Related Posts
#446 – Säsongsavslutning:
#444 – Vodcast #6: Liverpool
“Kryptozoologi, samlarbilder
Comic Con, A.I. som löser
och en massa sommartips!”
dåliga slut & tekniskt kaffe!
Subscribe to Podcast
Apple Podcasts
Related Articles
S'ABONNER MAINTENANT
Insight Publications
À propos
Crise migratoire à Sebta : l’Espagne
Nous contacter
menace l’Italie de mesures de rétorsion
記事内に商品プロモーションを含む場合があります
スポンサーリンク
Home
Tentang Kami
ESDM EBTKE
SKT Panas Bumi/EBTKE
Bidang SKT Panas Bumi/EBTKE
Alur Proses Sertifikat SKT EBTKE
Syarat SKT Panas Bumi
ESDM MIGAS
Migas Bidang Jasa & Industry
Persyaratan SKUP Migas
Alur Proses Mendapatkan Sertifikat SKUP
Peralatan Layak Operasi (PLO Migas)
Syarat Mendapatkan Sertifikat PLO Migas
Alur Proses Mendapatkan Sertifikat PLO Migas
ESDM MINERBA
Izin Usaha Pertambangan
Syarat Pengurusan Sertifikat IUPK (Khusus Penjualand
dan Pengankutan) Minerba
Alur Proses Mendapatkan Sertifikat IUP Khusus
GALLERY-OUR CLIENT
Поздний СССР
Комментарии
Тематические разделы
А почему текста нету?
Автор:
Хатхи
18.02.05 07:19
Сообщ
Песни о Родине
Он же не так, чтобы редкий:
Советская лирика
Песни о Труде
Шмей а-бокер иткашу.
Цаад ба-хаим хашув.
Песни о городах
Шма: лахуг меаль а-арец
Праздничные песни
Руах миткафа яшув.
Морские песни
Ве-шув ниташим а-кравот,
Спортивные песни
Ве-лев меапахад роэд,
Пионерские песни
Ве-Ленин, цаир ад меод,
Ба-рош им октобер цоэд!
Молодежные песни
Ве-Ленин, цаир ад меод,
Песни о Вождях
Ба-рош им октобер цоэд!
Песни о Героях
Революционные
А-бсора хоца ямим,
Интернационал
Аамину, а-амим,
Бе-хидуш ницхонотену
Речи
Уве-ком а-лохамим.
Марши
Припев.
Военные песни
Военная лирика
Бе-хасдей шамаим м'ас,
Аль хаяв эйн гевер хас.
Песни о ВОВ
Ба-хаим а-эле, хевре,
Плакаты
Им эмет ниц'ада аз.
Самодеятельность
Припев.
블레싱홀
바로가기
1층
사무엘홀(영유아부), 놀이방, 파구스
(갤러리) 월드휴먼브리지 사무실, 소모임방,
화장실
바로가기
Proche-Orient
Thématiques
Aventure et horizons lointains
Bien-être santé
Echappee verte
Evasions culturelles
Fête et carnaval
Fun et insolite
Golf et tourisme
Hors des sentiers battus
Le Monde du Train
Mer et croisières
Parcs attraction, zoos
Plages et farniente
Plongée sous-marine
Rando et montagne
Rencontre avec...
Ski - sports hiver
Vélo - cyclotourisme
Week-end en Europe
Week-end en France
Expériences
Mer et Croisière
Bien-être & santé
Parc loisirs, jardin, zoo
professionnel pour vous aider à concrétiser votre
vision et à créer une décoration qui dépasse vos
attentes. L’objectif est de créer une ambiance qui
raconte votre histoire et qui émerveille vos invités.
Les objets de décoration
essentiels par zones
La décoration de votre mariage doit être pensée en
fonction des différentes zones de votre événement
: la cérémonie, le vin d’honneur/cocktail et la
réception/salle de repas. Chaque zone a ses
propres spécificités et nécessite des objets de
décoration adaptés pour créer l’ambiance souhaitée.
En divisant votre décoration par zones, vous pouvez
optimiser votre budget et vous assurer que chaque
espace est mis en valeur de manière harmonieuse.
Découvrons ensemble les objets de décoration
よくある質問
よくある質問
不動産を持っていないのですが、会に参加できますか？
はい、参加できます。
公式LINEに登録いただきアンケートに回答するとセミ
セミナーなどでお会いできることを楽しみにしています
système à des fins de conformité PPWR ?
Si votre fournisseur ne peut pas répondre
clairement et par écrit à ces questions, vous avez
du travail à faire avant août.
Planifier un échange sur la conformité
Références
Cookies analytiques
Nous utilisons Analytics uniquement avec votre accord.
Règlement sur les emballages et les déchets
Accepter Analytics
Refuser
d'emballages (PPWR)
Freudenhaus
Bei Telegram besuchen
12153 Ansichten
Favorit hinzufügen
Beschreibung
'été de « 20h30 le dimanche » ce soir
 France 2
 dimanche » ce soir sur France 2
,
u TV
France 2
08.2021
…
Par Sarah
☆ ☆ ☆ ☆
Where a line of the records has the string "objets", return that line.

Les objets de décoration
propres spécificités et nécessite des objets de
Découvrons ensemble les objets de décoration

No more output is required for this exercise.